At some point though, as "advanced laparoscopic skills" such as colectomies become more common and standard of care, those who don't do them are going to find it more difficult to compete in the market place.

You may consider that the attending you are working with may have a legitimate reason for preferring an open approach for certain patients rather than personal preference.

You have the option of doing it via whatever approach you want. There are still reasons to do cases open, just as there are reasons to do a case laparoscopically when possible. Keep in mind that patient comorbidities, prior surgical history, disease process and other factors all contribute to the decision to approach a case in a certain way. What's best for one patient may not be what's best for the next.

Surgeon comfort also is a factor--if the surgeon does not do a high volume of case x via the lap approach, s/he may be more particular about which patients to do laparoscopically until a certain level of comfort is achieved to begin expanding to cases that may be more difficult via that approach. There are also some old school guys out there who just don't want to learn new techniques and plan to just do everything open until they retire.

I've also had a few (usually older) patients decline a lap procedure for various reasons

@SurgeDO : you should ask the surgeon you are working with if he has a reason to do a case via a certain approach for your own education. you may get a "I don't do/not comfortable with lap colons" for a response, or you may get a "the patient has a history of x, y, z and I am concerned about a, b, c". Sometimes something you didn't consider may actually be a significant factor in the surgeon's decision. Often times other specialties don't appreciate some of the nuances we consider when evaluating a patient, because they don't always know the anatomic or other surgery-specific issues.

Good advice. I appreciate it.
 
Plastics is still pretty open. Also, so are Caesarians.
§ §
## Problem 1
According to the surgical-approach discussion, which patients have sometimes declined a lap procedure?
## Problem 2
List the specific factors named in the sentence of the surgical-approach discussion beginning "Keep in mind" as contributing to the decision on how to approach a case.
The items that come next are taken from a different source than the surgical-approach discussion.

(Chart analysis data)
§ §
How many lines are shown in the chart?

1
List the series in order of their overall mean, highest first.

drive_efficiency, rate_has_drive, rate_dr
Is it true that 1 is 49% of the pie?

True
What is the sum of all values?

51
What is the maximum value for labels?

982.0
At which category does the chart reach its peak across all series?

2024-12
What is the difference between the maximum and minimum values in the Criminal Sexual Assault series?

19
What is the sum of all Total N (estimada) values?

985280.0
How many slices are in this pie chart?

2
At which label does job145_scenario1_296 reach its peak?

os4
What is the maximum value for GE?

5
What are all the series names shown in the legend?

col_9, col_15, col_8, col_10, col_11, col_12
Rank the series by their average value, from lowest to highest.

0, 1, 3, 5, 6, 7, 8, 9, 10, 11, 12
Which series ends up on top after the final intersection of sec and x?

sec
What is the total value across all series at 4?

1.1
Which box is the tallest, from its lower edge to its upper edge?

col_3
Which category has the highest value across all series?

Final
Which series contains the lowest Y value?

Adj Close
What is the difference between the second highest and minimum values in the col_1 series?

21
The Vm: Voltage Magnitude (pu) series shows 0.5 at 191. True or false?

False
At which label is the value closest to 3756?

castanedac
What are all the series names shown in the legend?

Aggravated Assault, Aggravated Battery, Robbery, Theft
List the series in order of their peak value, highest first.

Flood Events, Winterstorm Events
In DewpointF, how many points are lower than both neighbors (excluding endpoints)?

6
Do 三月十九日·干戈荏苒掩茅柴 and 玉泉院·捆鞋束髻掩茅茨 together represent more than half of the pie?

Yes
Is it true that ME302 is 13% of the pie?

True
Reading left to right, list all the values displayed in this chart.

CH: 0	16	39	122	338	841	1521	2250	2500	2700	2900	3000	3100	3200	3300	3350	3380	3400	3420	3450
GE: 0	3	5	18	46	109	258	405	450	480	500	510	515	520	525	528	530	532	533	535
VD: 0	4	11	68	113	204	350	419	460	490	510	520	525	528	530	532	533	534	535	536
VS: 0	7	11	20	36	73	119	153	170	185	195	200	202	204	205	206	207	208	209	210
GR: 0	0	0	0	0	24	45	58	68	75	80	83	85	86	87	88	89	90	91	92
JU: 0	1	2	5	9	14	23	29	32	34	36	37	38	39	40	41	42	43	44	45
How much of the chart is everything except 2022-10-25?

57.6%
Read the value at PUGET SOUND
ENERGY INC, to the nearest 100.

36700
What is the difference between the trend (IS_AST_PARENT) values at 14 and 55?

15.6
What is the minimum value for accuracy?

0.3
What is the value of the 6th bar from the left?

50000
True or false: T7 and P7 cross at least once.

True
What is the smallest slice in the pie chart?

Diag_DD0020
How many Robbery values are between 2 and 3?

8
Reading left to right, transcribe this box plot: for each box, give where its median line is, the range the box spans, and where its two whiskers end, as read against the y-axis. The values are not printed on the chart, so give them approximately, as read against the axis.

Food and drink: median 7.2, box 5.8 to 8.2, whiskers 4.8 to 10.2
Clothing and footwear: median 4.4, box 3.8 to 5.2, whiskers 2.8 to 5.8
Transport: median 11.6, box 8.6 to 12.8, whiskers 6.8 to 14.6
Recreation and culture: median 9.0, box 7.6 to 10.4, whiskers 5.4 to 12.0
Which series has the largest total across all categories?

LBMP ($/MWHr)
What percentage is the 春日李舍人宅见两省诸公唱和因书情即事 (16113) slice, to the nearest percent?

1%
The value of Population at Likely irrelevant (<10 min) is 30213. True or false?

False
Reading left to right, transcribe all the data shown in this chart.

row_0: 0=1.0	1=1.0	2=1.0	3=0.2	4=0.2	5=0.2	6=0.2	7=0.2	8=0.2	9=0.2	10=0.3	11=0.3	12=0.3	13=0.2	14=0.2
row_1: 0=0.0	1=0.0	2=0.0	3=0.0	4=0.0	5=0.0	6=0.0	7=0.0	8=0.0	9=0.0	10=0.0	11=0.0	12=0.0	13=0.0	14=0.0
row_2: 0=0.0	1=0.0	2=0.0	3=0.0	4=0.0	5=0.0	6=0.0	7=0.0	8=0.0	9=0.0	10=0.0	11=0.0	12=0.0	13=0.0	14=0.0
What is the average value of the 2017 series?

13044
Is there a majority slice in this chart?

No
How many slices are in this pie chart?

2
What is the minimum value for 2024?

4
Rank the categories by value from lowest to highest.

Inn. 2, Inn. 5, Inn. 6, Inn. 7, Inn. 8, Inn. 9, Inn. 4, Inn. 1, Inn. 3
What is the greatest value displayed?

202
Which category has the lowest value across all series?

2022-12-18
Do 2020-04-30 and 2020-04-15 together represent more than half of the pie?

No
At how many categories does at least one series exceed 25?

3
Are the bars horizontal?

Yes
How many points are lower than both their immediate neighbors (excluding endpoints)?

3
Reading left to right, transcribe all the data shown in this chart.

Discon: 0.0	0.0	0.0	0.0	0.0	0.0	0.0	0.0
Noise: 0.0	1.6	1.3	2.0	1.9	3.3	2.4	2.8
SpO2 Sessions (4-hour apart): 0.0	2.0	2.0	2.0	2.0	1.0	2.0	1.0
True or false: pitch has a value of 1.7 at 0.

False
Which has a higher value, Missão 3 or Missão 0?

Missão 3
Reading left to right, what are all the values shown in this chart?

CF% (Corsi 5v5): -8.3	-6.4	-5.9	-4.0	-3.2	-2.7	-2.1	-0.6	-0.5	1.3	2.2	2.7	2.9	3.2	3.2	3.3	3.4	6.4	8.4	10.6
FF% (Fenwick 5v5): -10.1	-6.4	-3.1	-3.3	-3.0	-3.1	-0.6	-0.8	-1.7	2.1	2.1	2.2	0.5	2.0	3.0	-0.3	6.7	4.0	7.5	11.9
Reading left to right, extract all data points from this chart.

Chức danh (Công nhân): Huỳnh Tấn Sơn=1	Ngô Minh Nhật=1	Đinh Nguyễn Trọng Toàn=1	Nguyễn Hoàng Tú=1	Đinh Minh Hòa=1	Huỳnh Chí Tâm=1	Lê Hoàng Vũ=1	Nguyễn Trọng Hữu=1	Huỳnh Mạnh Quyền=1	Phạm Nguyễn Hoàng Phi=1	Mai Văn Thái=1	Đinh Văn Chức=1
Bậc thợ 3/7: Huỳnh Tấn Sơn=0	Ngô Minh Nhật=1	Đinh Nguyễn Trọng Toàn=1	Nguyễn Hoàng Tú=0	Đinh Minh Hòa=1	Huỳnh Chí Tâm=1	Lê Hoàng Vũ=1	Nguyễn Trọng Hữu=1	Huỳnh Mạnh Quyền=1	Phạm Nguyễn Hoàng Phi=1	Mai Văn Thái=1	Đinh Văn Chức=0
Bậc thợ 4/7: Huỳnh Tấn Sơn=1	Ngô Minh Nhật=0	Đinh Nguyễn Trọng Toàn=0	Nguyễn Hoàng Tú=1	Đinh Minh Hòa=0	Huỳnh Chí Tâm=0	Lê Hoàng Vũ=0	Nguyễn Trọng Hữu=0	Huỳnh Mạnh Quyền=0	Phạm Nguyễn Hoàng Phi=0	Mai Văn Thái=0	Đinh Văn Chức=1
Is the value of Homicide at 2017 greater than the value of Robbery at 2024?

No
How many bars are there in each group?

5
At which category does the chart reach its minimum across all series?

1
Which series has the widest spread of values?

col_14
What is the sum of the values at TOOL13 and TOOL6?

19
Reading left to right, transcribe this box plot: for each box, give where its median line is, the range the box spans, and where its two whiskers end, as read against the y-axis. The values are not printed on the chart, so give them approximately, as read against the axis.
§ §
## Expected output 1
A few patients, usually older ones, have declined a lap procedure for various reasons.

## Expected output 2
Patient comorbidities, prior surgical history, and disease process.